_Your objective_
Look through the records below and say how many lines include "wire". Give only that number.

_Data in this exercise_
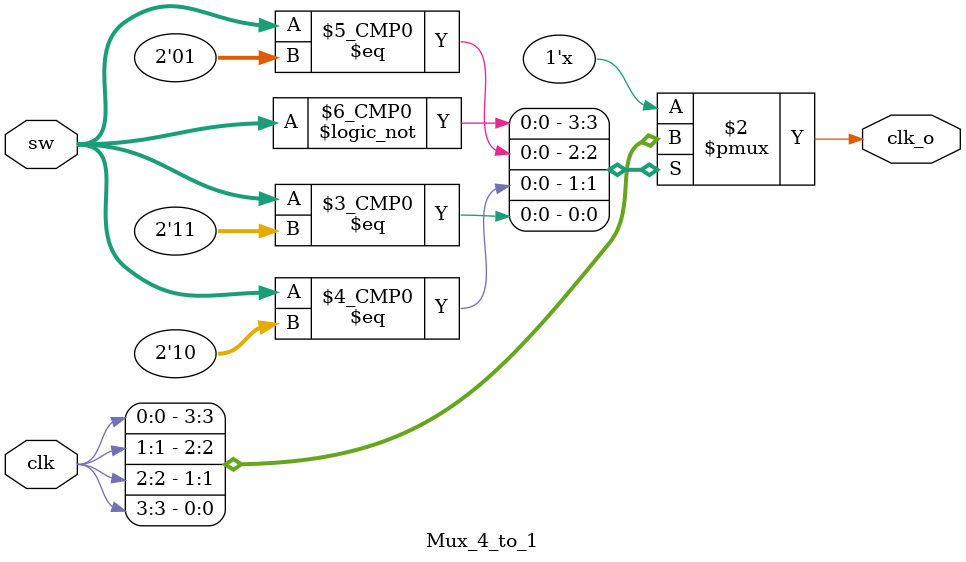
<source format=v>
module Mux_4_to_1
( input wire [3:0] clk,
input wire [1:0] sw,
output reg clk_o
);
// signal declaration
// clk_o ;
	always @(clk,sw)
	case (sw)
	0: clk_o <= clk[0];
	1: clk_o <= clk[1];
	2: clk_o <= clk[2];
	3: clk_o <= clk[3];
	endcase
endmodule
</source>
---
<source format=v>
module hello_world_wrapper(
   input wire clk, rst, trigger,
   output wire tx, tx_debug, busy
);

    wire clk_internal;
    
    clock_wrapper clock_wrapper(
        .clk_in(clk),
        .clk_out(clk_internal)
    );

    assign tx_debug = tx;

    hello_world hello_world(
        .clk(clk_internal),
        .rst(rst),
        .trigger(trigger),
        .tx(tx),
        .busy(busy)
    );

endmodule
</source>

_The completed task_
5